Подъезжая к дому, я вижу Тайлера, который впрыгивает в свою машину, прикрывая тщательно завитую голову красной спортивной сумкой.
— Привет, Энди! — кричит он, забираясь в свой теплый, сухой мирок и захлопывая дверь. Затем, высунувшись в окно, добавляет: — Добро пожаловать в дом, забытый временем.
2X2=5: капитуляция после долгого сопротивления рекламной кампании, направленной прямиком на ваш слой потребителей: «Ну ладно, ладно, куплю я вашу дурацкую колу. А теперь проваливайте».
ПАРАЛИЧ РЕШИТЕЛЬНОСТИ: неспособность сделать выбор, когда возможности ничем не ограничены.
ДА — МТВ, НЕТ — ПУШКАМ
Канун Рождества. Сегодня, ничего никому не объясняя, я покупаю огромное количество свечей. Церковные свечки, именинные свечи, свечи на случай отключения электричества, столовые свечи, еврейские свечи, рождественские свечи и свечи из магазина индуистской книги с кое-как намалеванными богами-человекоидами. Все годятся — пламя-то одинаковое. В «Дарст-трифти-марте» на 21-й улице у Тайлера, обескураженного моей свечеманией, язык отнялся от стыда; чтобы придать тележке более праздничный и менее безумный вид, он кладет в нее замороженную индейку.
— Все-таки что такое церковные свечи? — глубоко вдыхая дурманящий синтетически-черничный аромат столовой свечи, интересуется Тайлер, обнаруживая одновременно свою обескураженность и атеистическое воспитание.
— Их зажигают, когда молятся. В Европе они есть в каждой церкви.
— О, вот эту ты пропустил, — он передает мне красную круглую настольную свечу, покрытую сеточкой, какие бывают в семейных итальянских ресторанах. — Люди косятся на твою тележку, Энди. Ты не можешь сказать, для чего эти свечи?

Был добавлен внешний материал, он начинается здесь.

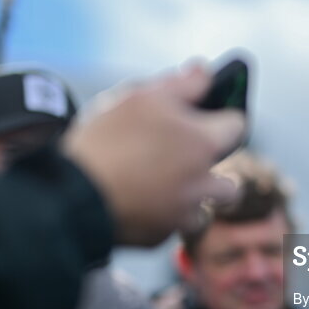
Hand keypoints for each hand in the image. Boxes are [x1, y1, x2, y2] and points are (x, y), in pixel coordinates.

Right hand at [64, 66, 243, 245]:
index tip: (206, 120)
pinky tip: (134, 201)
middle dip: (212, 172)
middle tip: (182, 161)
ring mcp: (182, 214)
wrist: (70, 193)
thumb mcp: (141, 98)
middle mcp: (202, 182)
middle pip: (230, 182)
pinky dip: (159, 217)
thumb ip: (181, 85)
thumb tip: (204, 72)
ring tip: (160, 186)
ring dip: (191, 201)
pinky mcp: (158, 236)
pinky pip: (170, 227)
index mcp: (204, 143)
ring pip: (203, 210)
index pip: (237, 126)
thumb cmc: (108, 140)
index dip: (222, 120)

— Это рождественский сюрприз, Тайлер. Встань-ка в очередь.
Мы идем к кассе, которая, как всегда в эти дни, перегружена; в наших поношенных нарядах, извлеченных из моего старого шкафа, где они хранились с былых панковских дней, мы кажемся на удивление нормальными — Тайлер в старой кожаной куртке, вывезенной мной из Мюнхена, и я — в ветхих рубашках одна поверх другой и джинсах.
Снаружи, разумеется, дождь.
Сидя в машине Тайлера, катящей домой по Бернсайд авеню, я пытаюсь рассказать Тайлеру Дегову историю о конце света в супермаркете «Вонс».

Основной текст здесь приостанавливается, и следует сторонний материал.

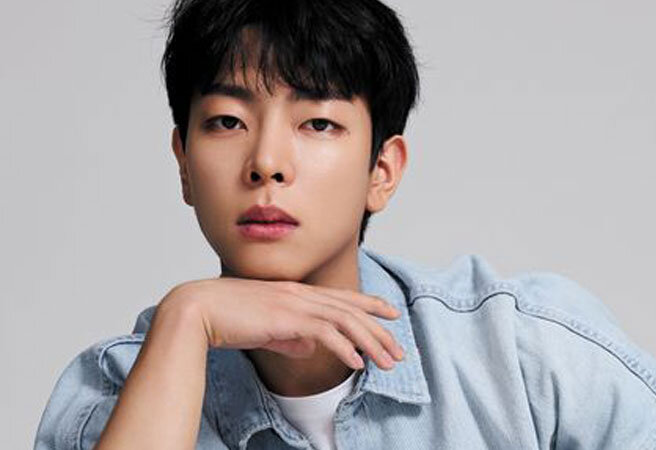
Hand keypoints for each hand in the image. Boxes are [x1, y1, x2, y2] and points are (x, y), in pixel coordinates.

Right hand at [162, 278, 404, 369]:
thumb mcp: (265, 328)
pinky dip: (345, 348)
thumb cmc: (226, 319)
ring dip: (371, 342)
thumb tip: (309, 348)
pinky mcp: (287, 318)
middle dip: (379, 330)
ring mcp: (295, 303)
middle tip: (398, 351)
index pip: (342, 296)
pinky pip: (326, 333)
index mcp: (295, 292)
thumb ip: (289, 337)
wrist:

— Есть у меня один друг в Палм-Спрингс. Так вот, он говорит, что, когда врубятся сирены воздушной тревоги, первым делом люди кинутся за свечами.
— Ну и?
— Я думаю, потому-то в «Дарст-трифти-марте» на нас так и косились. Удивлялись, почему не слышно сирен.
— М-м-м-м. И за консервами, — отвечает он, поглощенный номером «Вэнити фейр»[51](за рулем — я). — Как ты считаешь, стоит мне осветлить волосы?
— Ты все еще пользуешься алюминиевыми кастрюлями и сковородками, а, Энди? — спрашивает отец, заводя в гостиной наши старинные часы с маятником. — Выбрось их, понял. Алюминий на кухне — прямой путь к болезни Альцгеймера.